If you manage people, at some point, you're going to deal with titles and job descriptions. Here are my perceptions about the constraints on titles:
- Make sure the titles for developers, testers, writers, anyone who performs project construction are parallel. That is, don't have junior testers unless you also have junior developers.
- Make sure the titles are politically correct. People have to be able to work in the organization, and your title scheme has to help people do their jobs. I'm particularly allergic to people who perform management work being called “leads.” Leads are not managers. Managers may lead in the sense of leadership, but if people are supervising other people's work, they're managers. Make them managers.
I wrote What Does Your Title Say about Your Job? when I was particularly frustrated with testing titles. I had just completed a consulting engagement to unmire a project. The root cause was misalignment between job expectations and job deliverables.
When you're generating titles, first think about each person specifically, instead of your group in toto. You'll find that people who you thought were working at the same level are not. Now, think about who each person works with, and at what level that person works. Then think about the essential technical and non-technical skills, using the four dimensions of technical skill. In a job description, I then add the non-essential non-technical and technical skills.

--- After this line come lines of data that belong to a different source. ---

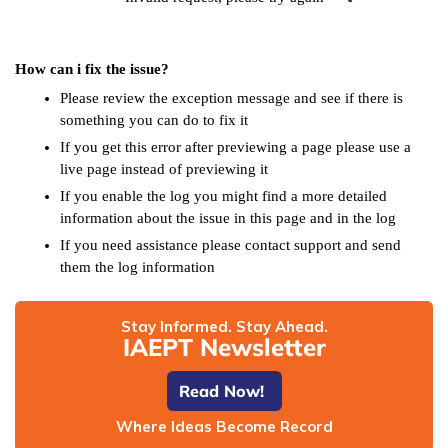
How can i fix the issue?
Please review the exception message and see if there is
something you can do to fix it
If you get this error after previewing a page please use a
live page instead of previewing it
If you enable the log you might find a more detailed
information about the issue in this page and in the log
If you need assistance please contact support and send
them the log information
Stay Informed. Stay Ahead.
IAEPT Newsletter
Read Now!
Where Ideas Become Record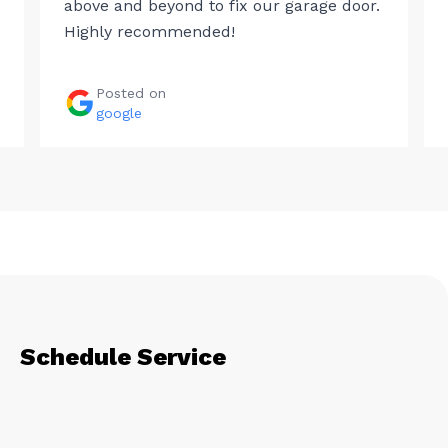
above and beyond to fix our garage door.
Highly recommended!
Posted on
google
Schedule Service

Perform the job analysis for each person in your group and see where they land. (In my tutorial next week at Star West, I'm testing an assessment tool I've used to see if it's useful for other people too. If it is, I'll post it here.) Now test where each person lands against your gut. If your gut and your data agree about where you've placed people, your job analysis and description are correct. If they disagree, you haven't complete the job analysis. Go back and figure out what you're missing.Once the book is published, I'll ask the publisher if I can post the job analysis template. (Right now, the answer is no, I already asked.)